Did all those hurricanes wash the marsh away? Did it die from salty water? Did it erode or sink from rising seas? What happened here? The mud, it turns out, is part of a project to reverse the decline of the marsh.
With so much coastal marsh eroding and degrading for various reasons, biologist Jamie Schubert in TPWD’s Coastal Fisheries Division submitted a post-Ike recovery grant application to the National Oceanic and Atmospheric Administration, and was awarded $1 million to restore 37.5 acres of marsh.
“We were able to bring Golden Pass Liquid Natural Gas on board and use their dredged material to leverage the funds and increase the project size to about 1,500 acres,” says Rezsutek. In the Sabine-Neches Waterway, Golden Pass ships unload in a terminal that is equivalent to a driveway off a street. Mud constantly fills in and settles on the bottom of the terminal, requiring constant dredging. Instead of dumping it at a Corps of Engineers dredge placement site, Golden Pass opted to work with TPWD to create a beneficial use for the dredge spoil.

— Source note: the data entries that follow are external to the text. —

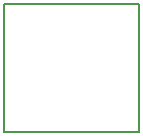
<source format=gbr>
G04 #@! TF.FileFunction,Profile,NP*
%FSLAX46Y46*%
G04 Gerber Fmt 4.6, Leading zero omitted, Abs format (unit mm)*
G04 Created by KiCad (PCBNEW 4.0.1-stable) date 2017/04/11 22:09:21*
%MOMM*%
G01*
G04 APERTURE LIST*
%ADD10C,0.100000*%
%ADD11C,0.150000*%
G04 APERTURE END LIST*
D10*
D11*
X154305000Y-102235000D02*
X154305000Y-113030000D01*
X142875000Y-102235000D02*
X142875000Y-113030000D01*
X142875000Y-113030000D02*
X154305000Y-113030000D01*
X154305000Y-102235000D02*
X142875000Y-102235000D01*
M02*

</source>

The airboat pilot kills the engine, and we carefully step out and onto a giant expanse of cracked mud. “It’s like the surface of the moon,” says Sutherlin. It’s barren, all right. I have to walk carefully on the solid surfaces, which are separated like pillars with masses of goopy muck in between and underneath — after all, they deposited 3.2 million cubic yards of mud here.

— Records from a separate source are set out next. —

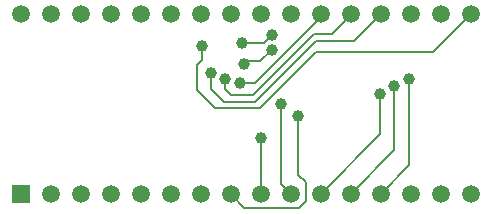
<source format=gbr>
G04 DipTrace 3.0.0.2*
G04 Bottom.gbr*
%MOIN*%
G04 #@! TF.FileFunction,Copper,L2,Bot*
G04 #@! TF.Part,Single*
G04 #@! TA.AperFunction,Conductor*
%ADD13C,0.007874*%
G04 #@! TA.AperFunction,ComponentPad*
%ADD16R,0.059055X0.059055*%
%ADD17C,0.059055*%
G04 #@! TA.AperFunction,ViaPad*
%ADD19C,0.03937*%
%FSLAX26Y26*%
G04*
G70*
G90*
G75*
G01*
G04 Bottom*
%LPD*%
X1100000Y961417D2*
D13*
Y914961D1*
X1084252Y899213D1*
Y814173D1*
X1143307Y755118D1*
X1293701D1*
X1479528Y940945D1*
X1868898D1*
X1995669Y1067717D1*
X1234646Y972441D2*
X1306299D1*
X1333071Y999213D1*
X1241732Y901575D2*
Y910236D1*
X1294488D1*
X1333071Y948819D1*
X1131496Y870079D2*
Y816535D1*
X1174803Y773228D1*
X1275591D1*
X1480315Y977953D1*
X1605906D1*
X1695669Y1067717D1*
X1178740Y852756D2*
Y816535D1*
X1196063Y799213D1*
X1269291D1*
X1472441Y1002362D1*
X1534646D1*
X1595669Y1063386D1*
Y1067717D1*
X1226772Y837008D2*
X1277165D1*
X1507874Y1067717D1*
X1495669D1*
X1791339Y851181D2*
Y563386D1*
X1695669Y467717D1*
X1741732Y828346D2*
Y613780D1*
X1595669Y467717D1*
X1694488Y800787D2*
Y666535D1*
X1495669Y467717D1*
X1363780Y769291D2*
Y499606D1*
X1395669Y467717D1*
X1295669Y653150D2*
Y467717D1*
X1422047Y726772D2*
Y531496D1*
X1445669Y507874D1*
Y443307D1*
X1424409Y422047D1*
X1241339D1*
X1195669Y467717D1*
D19*
X1100000Y961417D3*
X1234646Y972441D3*
X1333071Y999213D3*
X1241732Y901575D3*
X1333071Y948819D3*
X1131496Y870079D3*
X1178740Y852756D3*
X1226772Y837008D3*
X1791339Y851181D3*
X1741732Y828346D3*
X1694488Y800787D3*
X1363780Y769291D3*
X1295669Y653150D3*
X1422047Y726772D3*
D16*
X495669Y467717D3*
D17*
X595669D3*
X695669D3*
X795669D3*
X895669D3*
X995669D3*
X1095669D3*
X1195669D3*
X1295669D3*
X1395669D3*
X1495669D3*
X1595669D3*
X1695669D3*
X1795669D3*
X1895669D3*
X1995669D3*
Y1067717D3*
X1895669D3*
X1795669D3*
X1695669D3*
X1595669D3*
X1495669D3*
X1395669D3*
X1295669D3*
X1195669D3*
X1095669D3*
X995669D3*
X895669D3*
X795669D3*
X695669D3*
X595669D3*
X495669D3*
M02*

</source>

Building up the elevation of the marsh buffers it against erosion and sea level rise, which has contributed to marsh decline here for decades.

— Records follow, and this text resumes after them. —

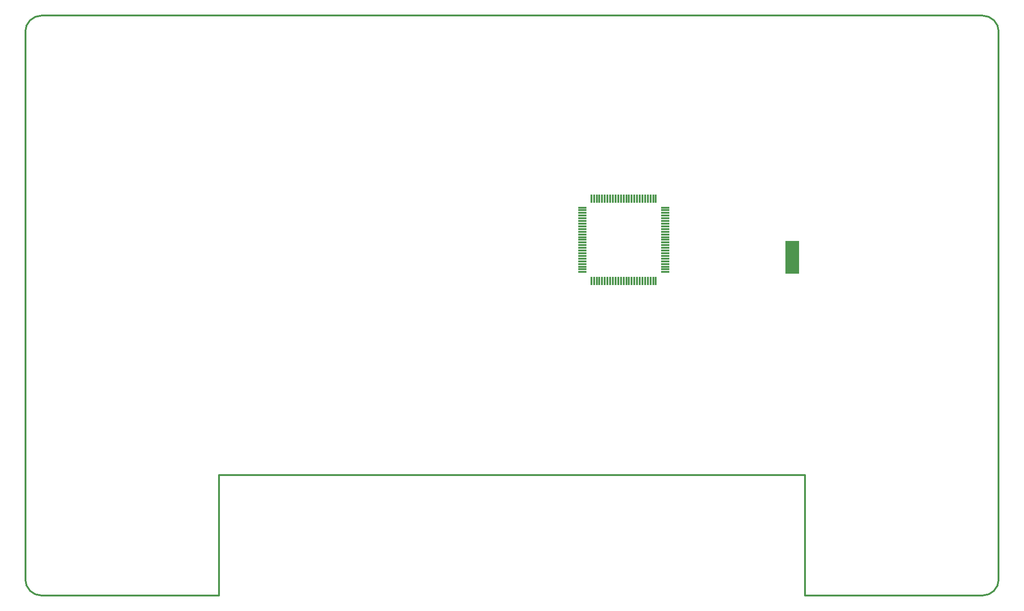
<source format=gtp>
G04 Layer_Color=8421504*
%FSLAX44Y44*%
%MOMM*%
G71*
G01*
G75*
%ADD10R,2.5000X6.2000*%
%ADD11R,1.5000X0.3000*%
%ADD12R,0.3000X1.5000*%
%ADD21C,0.3500*%
D10*
X1426499Y-450001D02*
D03*
D11*
X1035500Y-357500D02*
D03*
Y-362500D02*
D03*
Y-367500D02*
D03*
Y-372500D02*
D03*
Y-377500D02*
D03*
Y-382500D02*
D03*
Y-387500D02*
D03*
Y-392500D02*
D03*
Y-397500D02*
D03*
Y-402500D02*
D03*
Y-407500D02*
D03*
Y-412500D02*
D03*
Y-417500D02*
D03*
Y-422500D02*
D03*
Y-427500D02*
D03*
Y-432500D02*
D03*
Y-437500D02*
D03*
Y-442500D02*
D03*
Y-447500D02*
D03*
Y-452500D02*
D03*
Y-457500D02*
D03*
Y-462500D02*
D03*
Y-467500D02*
D03*
Y-472500D02*
D03*
Y-477500D02*
D03*
X1189500D02*
D03*
Y-472500D02*
D03*
Y-467500D02*
D03*
Y-462500D02*
D03*
Y-457500D02*
D03*
Y-452500D02*
D03*
Y-447500D02*
D03*
Y-442500D02*
D03*
Y-437500D02*
D03*
Y-432500D02*
D03*
Y-427500D02*
D03*
Y-422500D02*
D03*
Y-417500D02*
D03*
Y-412500D02*
D03*
Y-407500D02*
D03*
Y-402500D02*
D03*
Y-397500D02*
D03*
Y-392500D02*
D03*
Y-387500D02*
D03*
Y-382500D02*
D03*
Y-377500D02*
D03*
Y-372500D02*
D03*
Y-367500D02*
D03*
Y-362500D02*
D03*
Y-357500D02*
D03*
D12*
X1052500Y-494500D02*
D03*
X1057500D02*
D03*
X1062500D02*
D03*
X1067500D02*
D03*
X1072500D02*
D03*
X1077500D02*
D03*
X1082500D02*
D03*
X1087500D02*
D03*
X1092500D02*
D03*
X1097500D02*
D03*
X1102500D02*
D03*
X1107500D02*
D03*
X1112500D02*
D03*
X1117500D02*
D03*
X1122500D02*
D03*
X1127500D02*
D03*
X1132500D02*
D03*
X1137500D02*
D03*
X1142500D02*
D03*
X1147500D02*
D03*
X1152500D02*
D03*
X1157500D02*
D03*
X1162500D02*
D03*
X1167500D02*
D03*
X1172500D02*
D03*
Y-340500D02*
D03*
X1167500D02*
D03*
X1162500D02*
D03*
X1157500D02*
D03*
X1152500D02*
D03*
X1147500D02*
D03*
X1142500D02*
D03*
X1137500D02*
D03*
X1132500D02*
D03*
X1127500D02*
D03*
X1122500D02*
D03*
X1117500D02*
D03*
X1112500D02*
D03*
X1107500D02*
D03*
X1102500D02*
D03*
X1097500D02*
D03*
X1092500D02*
D03*
X1087500D02*
D03*
X1082500D02*
D03*
X1077500D02*
D03*
X1072500D02*
D03*
X1067500D02*
D03*
X1062500D02*
D03*
X1057500D02*
D03*
X1052500D02*
D03*
D21*
X30002Y-0D02*
G03*
X2Y-30000I0J-30000D01*
G01*
X1810000Y-30002D02*
G03*
X1780000Y-2I-30000J0D01*
G01*
X1779998Y-1080001D02*
G03*
X1809998Y-1050001I0J30000D01*
G01*
X0Y-1049999D02*
G03*
X30000Y-1079999I30000J0D01*
G01*
X30001Y0D02*
X1780000D01*
X1810000Y-1050001D02*
Y-30002D01*
X-0Y-1049999D02*
Y-30000D01*
X360000Y-1079999D02*
Y-855400D01*
X1450000D01*
Y-1080000D02*
Y-855400D01*
X30000Y-1079999D02*
X360000D01*
X1450001Y-1080001D02*
X1779998D01*
M02*

</source>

“Settlement will occur across the entire area,” explains Rezsutek, “so the end product will have similar contours — ponds, channels, high marsh — as the degrading marsh, just at a slightly higher elevation.”
All the mud gets tested to make sure it does not have any chemicals that could be toxic to wildlife or plants. When it’s ready, the mud is transported from the terminal to the marsh through a giant pipe, and then workers allow the mud to settle before planting three different marsh grass species. Sutherlin points out the rows of newly planted salt grass, marsh hay and seashore paspalum.
“We have to re-establish vegetation on the landscape to get the habitat to function,” he says.
Within a few months, this entire area will be covered in verdant marsh grasses — along with feeding shorebirds.
“Historically, this was fresh to intermediate marsh. Changes to the hydrology cut off freshwater flows, and the Sabine-Neches Waterway allowed salt to come in a big way,” says Sutherlin.
Right now the restored mud marsh is brackish, but as a mosaic of emergent plants gets re-established over time, it should become less salty. TPWD has plans to reduce the volume of salt water that reaches the marsh here, and then over time, the region’s notoriously heavy rainfalls will help keep fresh water in the marsh.
“Our intent is to restore the hydrology to a point where we simulate the historic functions of that landscape,” Sutherlin says.
The project exemplifies how TPWD can work with industry to create win-win situations. Besides Golden Pass’ terminal, there are billions of cubic yards of dredge spoil that comes out of these channels every year, some of which is now used in various “beneficial use” projects around Texas bays and estuaries.
“We can complain about the navigation folks all we want to, but when we start to solve this is when we start working with them to use every ounce, every cubic foot of this material that comes out of the ship channel,” says Sutherlin.
“I think that we are growing as professionals as a result of things like Hurricane Ike that just devastate the whole system,” Sutherlin adds. “It allows us to really begin to build our vision for how the Texas coast might be maintained.”